Tarea A:
Responde según el fragmento:
(i) ¿Qué clase de letra postula Abulafia?
(ii) En una escritura consonántica como el hebreo, ¿cómo se configuran las vocales?
(iii) ¿Qué es el texto, según el último párrafo?
Tarea B:
Copia sin cambios una parte del fragmento. Empieza en las palabras que contienen "El fenómeno no" y termina después de "fisuras sería intranscrito.".

Fragmento:
□ □ □ □ □ □ □

La distinción que Abulafia hace de letra y vocal atiende a la caída ontológica entre letra absoluta (anterior a la aparición) y las letra visibles y audibles . O entre letra en su plenitud y letra material. Abulafia postula una letra carente de imagen (sin curso, sin bordes) y en total impronunciación (como depresión del borde de silencio). Aún así, no tiene por qué querer decir que esta letra carezcan de voz, ni de audición (si atendemos que la inaudición puede entenderse como una categoría positiva); tal vez sí de sonido. 

El fenómeno no es extraño. En una escritura consonántica (el hebreo),  las vocales se configuran como valores coyunturales del habla, y la palabra es un trabazón de consonantes (su estructura) un silencio constante e indiferente a las desviaciones de pronunciación. El texto es una topología de lo inaudible que si no es acompañado de leves fisuras sería intranscrito.

□ □ □ □ □ □ □

Datos del listado:
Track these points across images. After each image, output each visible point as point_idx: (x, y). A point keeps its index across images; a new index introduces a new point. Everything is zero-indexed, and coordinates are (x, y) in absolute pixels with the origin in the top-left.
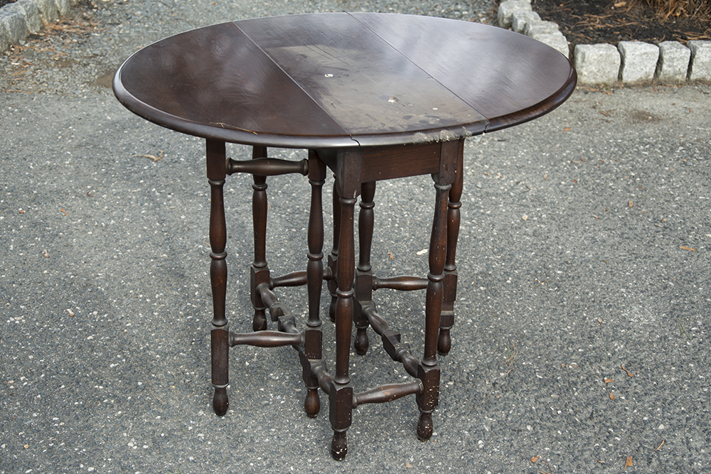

□ □ □ □ □ □ □

Respuesta A:
(i) Una letra carente de imagen (sin curso, sin bordes) y en total impronunciación.
(ii) Como valores coyunturales del habla.
(iii) Una topología de lo inaudible.

Respuesta B:
El fenómeno no es extraño. En una escritura consonántica (el hebreo),  las vocales se configuran como valores coyunturales del habla, y la palabra es un trabazón de consonantes (su estructura) un silencio constante e indiferente a las desviaciones de pronunciación. El texto es una topología de lo inaudible que si no es acompañado de leves fisuras sería intranscrito.